Kepala Disnaker Kabupaten Cirebon, Novi Hendrianto, menjelaskan, jajarannya berupaya memberikan pelayanan yang maksimal kepada masyarakat yang mencari informasi lowongan pekerjaan.
“Kami berupaya memberikan pelayanan publik yang humanis dan terukur, khususnya dalam pelayanan urusan ketenagakerjaan dan transmigrasi. Ada 21 layanan nonperizinan yang kami tangani, di antaranya memfasilitasi pembuatan kartu pencari kerja. Tahun 2025 ini sekitar 23.455 orang yang terdata di Disnaker,” kata Novi, Selasa, 25 November 2025.
Pihaknya juga mencatat, sekitar 11.530 pencari kerja telah ditempatkan di beberapa perusahaan yang ada di kabupaten Cirebon.
“Melalui fasilitas wajib lapor lowongan yang diinformasikan melalui media sosial, kami mencatat 11.530 pencari kerja sudah berhasil ditempatkan di berbagai perusahaan,” ujar Novi.

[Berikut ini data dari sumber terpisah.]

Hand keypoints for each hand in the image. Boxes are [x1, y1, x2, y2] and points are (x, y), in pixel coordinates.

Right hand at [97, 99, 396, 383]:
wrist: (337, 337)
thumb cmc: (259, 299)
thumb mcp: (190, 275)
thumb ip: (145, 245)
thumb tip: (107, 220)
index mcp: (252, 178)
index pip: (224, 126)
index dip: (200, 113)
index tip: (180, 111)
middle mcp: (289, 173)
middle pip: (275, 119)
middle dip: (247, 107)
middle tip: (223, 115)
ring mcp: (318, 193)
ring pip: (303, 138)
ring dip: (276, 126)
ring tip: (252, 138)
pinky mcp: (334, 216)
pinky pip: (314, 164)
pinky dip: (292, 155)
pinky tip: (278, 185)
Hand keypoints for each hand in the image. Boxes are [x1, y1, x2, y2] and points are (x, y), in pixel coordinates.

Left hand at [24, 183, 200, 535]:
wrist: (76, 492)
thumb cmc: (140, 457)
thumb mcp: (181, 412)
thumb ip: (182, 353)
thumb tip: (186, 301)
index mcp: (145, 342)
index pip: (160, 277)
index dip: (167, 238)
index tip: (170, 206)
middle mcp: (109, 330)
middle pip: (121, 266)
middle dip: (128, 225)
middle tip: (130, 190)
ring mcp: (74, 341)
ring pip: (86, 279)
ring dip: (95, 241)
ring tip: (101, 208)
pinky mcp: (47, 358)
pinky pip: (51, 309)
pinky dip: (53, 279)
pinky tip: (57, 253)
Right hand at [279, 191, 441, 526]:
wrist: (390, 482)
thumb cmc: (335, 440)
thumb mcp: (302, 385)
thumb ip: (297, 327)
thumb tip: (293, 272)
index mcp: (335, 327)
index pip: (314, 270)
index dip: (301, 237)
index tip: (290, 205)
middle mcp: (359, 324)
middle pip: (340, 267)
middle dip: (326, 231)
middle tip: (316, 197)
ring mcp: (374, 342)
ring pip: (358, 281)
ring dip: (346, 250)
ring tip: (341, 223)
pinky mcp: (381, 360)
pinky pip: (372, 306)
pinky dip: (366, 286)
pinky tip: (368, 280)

Selain penempatan di perusahaan, imbuh Novi, pada tahun 2025 ini terdapat sebanyak 8.007 warga Kabupaten Cirebon yang memilih sebagai transmigrant.

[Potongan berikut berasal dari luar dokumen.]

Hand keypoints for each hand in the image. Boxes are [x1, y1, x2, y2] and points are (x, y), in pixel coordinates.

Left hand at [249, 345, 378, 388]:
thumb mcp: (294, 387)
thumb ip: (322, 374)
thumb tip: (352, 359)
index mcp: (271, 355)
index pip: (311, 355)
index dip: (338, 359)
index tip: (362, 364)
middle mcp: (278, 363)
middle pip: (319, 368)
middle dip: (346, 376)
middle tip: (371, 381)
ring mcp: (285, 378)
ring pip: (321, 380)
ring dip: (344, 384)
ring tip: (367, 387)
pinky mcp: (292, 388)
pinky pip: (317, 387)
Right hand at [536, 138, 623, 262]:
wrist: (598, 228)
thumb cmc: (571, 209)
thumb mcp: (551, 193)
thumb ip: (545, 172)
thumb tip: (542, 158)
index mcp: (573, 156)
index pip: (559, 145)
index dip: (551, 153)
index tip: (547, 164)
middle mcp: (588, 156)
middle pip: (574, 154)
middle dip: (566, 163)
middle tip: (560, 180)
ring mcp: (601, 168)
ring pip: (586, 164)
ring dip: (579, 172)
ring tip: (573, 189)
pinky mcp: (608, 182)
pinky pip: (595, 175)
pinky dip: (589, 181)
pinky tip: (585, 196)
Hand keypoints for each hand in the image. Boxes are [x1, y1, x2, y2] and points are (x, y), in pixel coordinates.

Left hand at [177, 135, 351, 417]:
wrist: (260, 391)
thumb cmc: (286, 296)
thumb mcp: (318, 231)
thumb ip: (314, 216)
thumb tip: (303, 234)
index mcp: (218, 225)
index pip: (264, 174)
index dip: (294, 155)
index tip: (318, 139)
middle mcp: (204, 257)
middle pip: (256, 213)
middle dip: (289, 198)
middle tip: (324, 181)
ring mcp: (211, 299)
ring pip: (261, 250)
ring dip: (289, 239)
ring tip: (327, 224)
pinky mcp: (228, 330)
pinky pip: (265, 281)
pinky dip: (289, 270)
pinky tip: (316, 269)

“Sedangkan yang sudah ditempatkan bekerja di luar negeri dan yang sudah teregistrasi untuk calon Pekerja Migran Indonesia (PMI) ada sebanyak 6.238 orang,” katanya.
Novi menyebut, 21 layanan nonperizinan tersebut, terbagi menjadi empat unit kerja, di antarnya bidang pelayanan penempatan kerja, bidang pelatihan produktivitas kerja dan transmigrasi, bidang industrial dan UPT bidang pelatihan kerja atau pelatihan vokasi.